→ AIM OF THE TASK: Every entry below is to be copied exactly, apart from any picture it holds.

#####

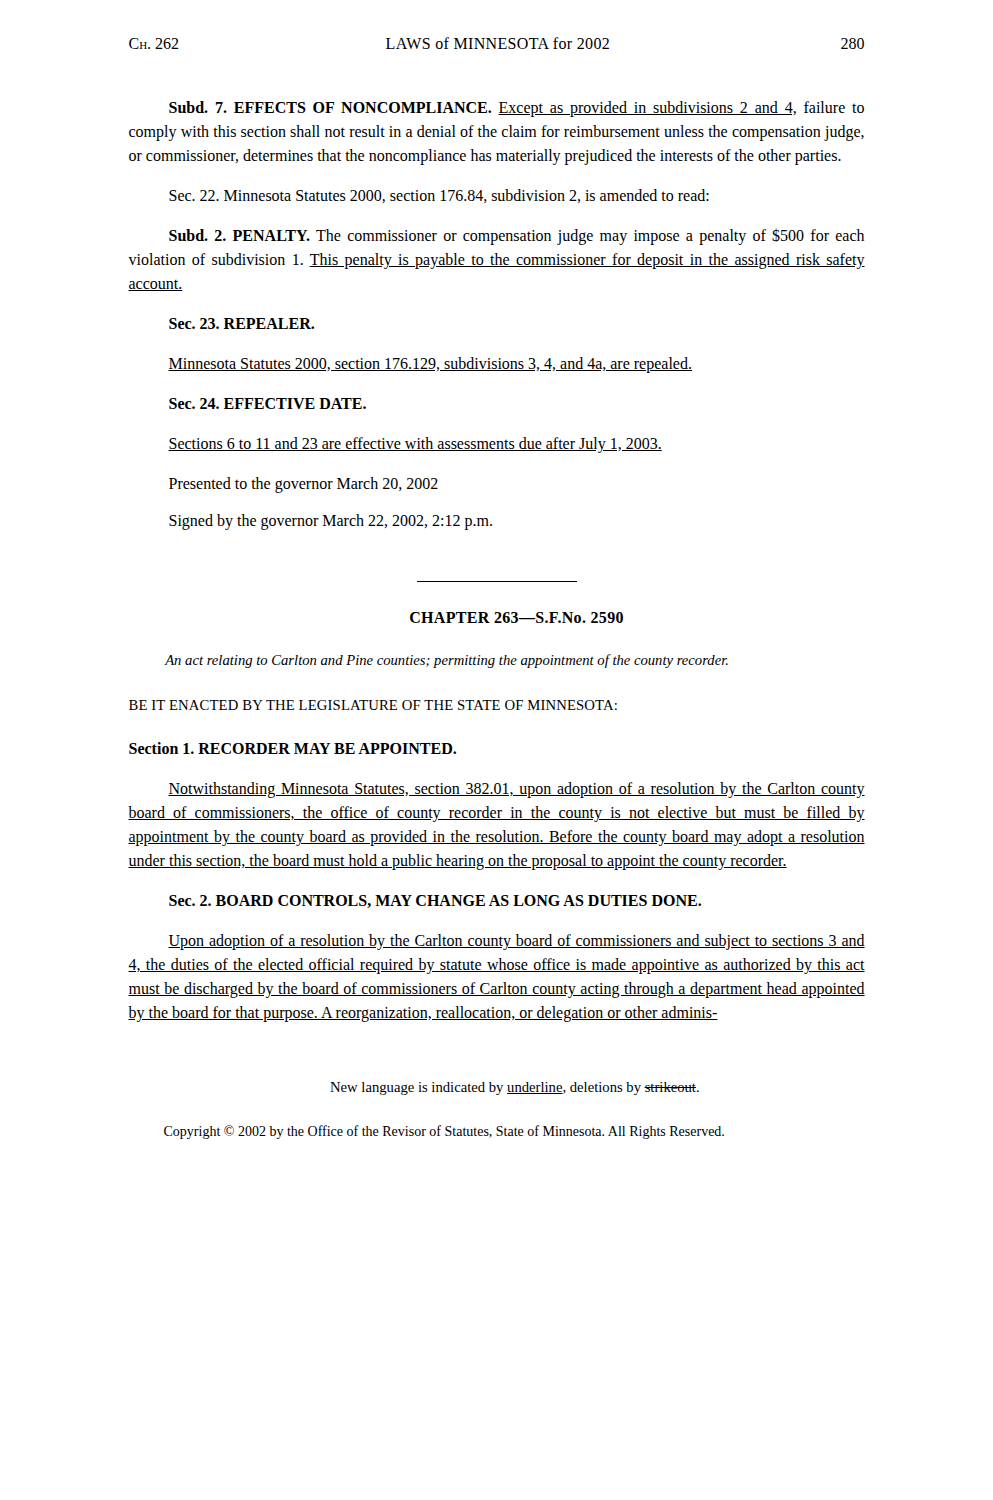Ch. 262
LAWS of MINNESOTA for 2002
280
Subd. 7. EFFECTS OF NONCOMPLIANCE. Except as provided in subdivisions 2 and 4, failure to comply with this section shall not result in a denial of the claim for reimbursement unless the compensation judge, or commissioner, determines that the noncompliance has materially prejudiced the interests of the other parties.
Sec. 22. Minnesota Statutes 2000, section 176.84, subdivision 2, is amended to read:
Subd. 2. PENALTY. The commissioner or compensation judge may impose a penalty of $500 for each violation of subdivision 1. This penalty is payable to the commissioner for deposit in the assigned risk safety account.
Sec. 23. REPEALER.
Minnesota Statutes 2000, section 176.129, subdivisions 3, 4, and 4a, are repealed.
Sec. 24. EFFECTIVE DATE.
Sections 6 to 11 and 23 are effective with assessments due after July 1, 2003.
Presented to the governor March 20, 2002
Signed by the governor March 22, 2002, 2:12 p.m.
CHAPTER 263—S.F.No. 2590
An act relating to Carlton and Pine counties; permitting the appointment of the county recorder.
BE IT ENACTED BY THE LEGISLATURE OF THE STATE OF MINNESOTA:
Section 1. RECORDER MAY BE APPOINTED.
Notwithstanding Minnesota Statutes, section 382.01, upon adoption of a resolution by the Carlton county board of commissioners, the office of county recorder in the county is not elective but must be filled by appointment by the county board as provided in the resolution. Before the county board may adopt a resolution under this section, the board must hold a public hearing on the proposal to appoint the county recorder.
Sec. 2. BOARD CONTROLS, MAY CHANGE AS LONG AS DUTIES DONE.
Upon adoption of a resolution by the Carlton county board of commissioners and subject to sections 3 and 4, the duties of the elected official required by statute whose office is made appointive as authorized by this act must be discharged by the board of commissioners of Carlton county acting through a department head appointed by the board for that purpose. A reorganization, reallocation, or delegation or other adminis-
New language is indicated by underline, deletions by strikeout.
Copyright © 2002 by the Office of the Revisor of Statutes, State of Minnesota. All Rights Reserved.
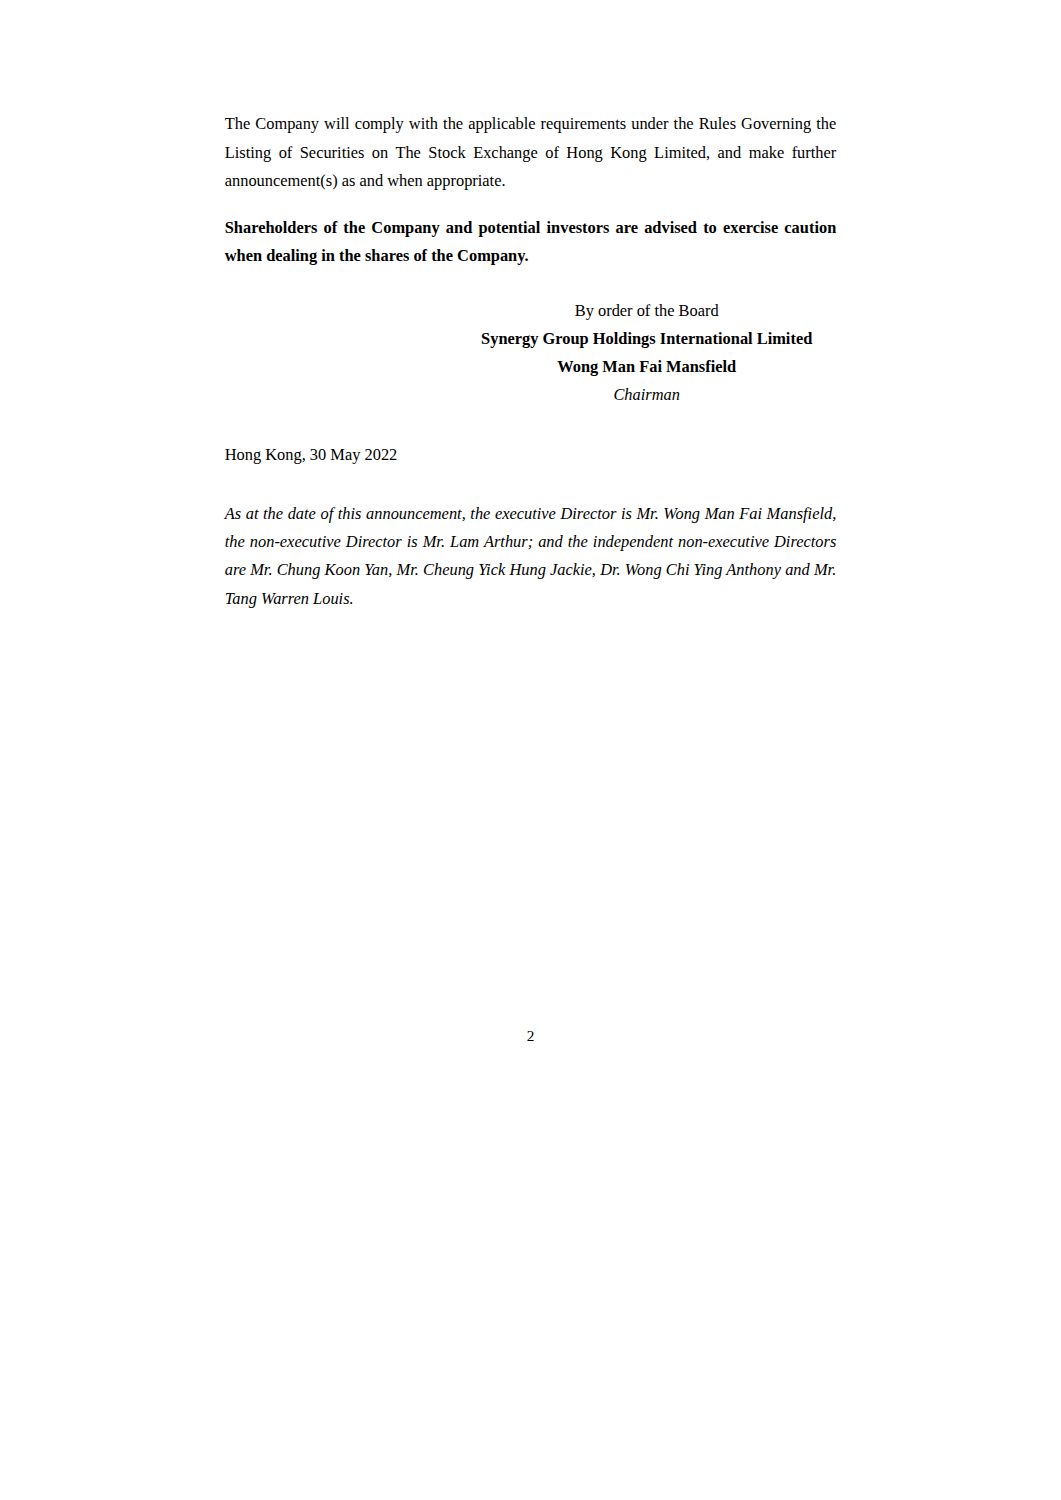The Company will comply with the applicable requirements under the Rules Governing the Listing of Securities on The Stock Exchange of Hong Kong Limited, and make further announcement(s) as and when appropriate.
Shareholders of the Company and potential investors are advised to exercise caution when dealing in the shares of the Company.
By order of the Board
Synergy Group Holdings International Limited
Wong Man Fai Mansfield
Chairman
Hong Kong, 30 May 2022
As at the date of this announcement, the executive Director is Mr. Wong Man Fai Mansfield, the non-executive Director is Mr. Lam Arthur; and the independent non-executive Directors are Mr. Chung Koon Yan, Mr. Cheung Yick Hung Jackie, Dr. Wong Chi Ying Anthony and Mr. Tang Warren Louis.
2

#####

→ THE ANSWER:
Ch. 262
LAWS of MINNESOTA for 2002
280
Subd. 7. EFFECTS OF NONCOMPLIANCE. Except as provided in subdivisions 2 and 4, failure to comply with this section shall not result in a denial of the claim for reimbursement unless the compensation judge, or commissioner, determines that the noncompliance has materially prejudiced the interests of the other parties.
Sec. 22. Minnesota Statutes 2000, section 176.84, subdivision 2, is amended to read:
Subd. 2. PENALTY. The commissioner or compensation judge may impose a penalty of $500 for each violation of subdivision 1. This penalty is payable to the commissioner for deposit in the assigned risk safety account.
Sec. 23. REPEALER.
Minnesota Statutes 2000, section 176.129, subdivisions 3, 4, and 4a, are repealed.
Sec. 24. EFFECTIVE DATE.
Sections 6 to 11 and 23 are effective with assessments due after July 1, 2003.
Presented to the governor March 20, 2002
Signed by the governor March 22, 2002, 2:12 p.m.
CHAPTER 263—S.F.No. 2590
An act relating to Carlton and Pine counties; permitting the appointment of the county recorder.
BE IT ENACTED BY THE LEGISLATURE OF THE STATE OF MINNESOTA:
Section 1. RECORDER MAY BE APPOINTED.
Notwithstanding Minnesota Statutes, section 382.01, upon adoption of a resolution by the Carlton county board of commissioners, the office of county recorder in the county is not elective but must be filled by appointment by the county board as provided in the resolution. Before the county board may adopt a resolution under this section, the board must hold a public hearing on the proposal to appoint the county recorder.
Sec. 2. BOARD CONTROLS, MAY CHANGE AS LONG AS DUTIES DONE.
Upon adoption of a resolution by the Carlton county board of commissioners and subject to sections 3 and 4, the duties of the elected official required by statute whose office is made appointive as authorized by this act must be discharged by the board of commissioners of Carlton county acting through a department head appointed by the board for that purpose. A reorganization, reallocation, or delegation or other adminis-
New language is indicated by underline, deletions by strikeout.
Copyright © 2002 by the Office of the Revisor of Statutes, State of Minnesota. All Rights Reserved.
The Company will comply with the applicable requirements under the Rules Governing the Listing of Securities on The Stock Exchange of Hong Kong Limited, and make further announcement(s) as and when appropriate.
Shareholders of the Company and potential investors are advised to exercise caution when dealing in the shares of the Company.
By order of the Board
Synergy Group Holdings International Limited
Wong Man Fai Mansfield
Chairman
Hong Kong, 30 May 2022
As at the date of this announcement, the executive Director is Mr. Wong Man Fai Mansfield, the non-executive Director is Mr. Lam Arthur; and the independent non-executive Directors are Mr. Chung Koon Yan, Mr. Cheung Yick Hung Jackie, Dr. Wong Chi Ying Anthony and Mr. Tang Warren Louis.
2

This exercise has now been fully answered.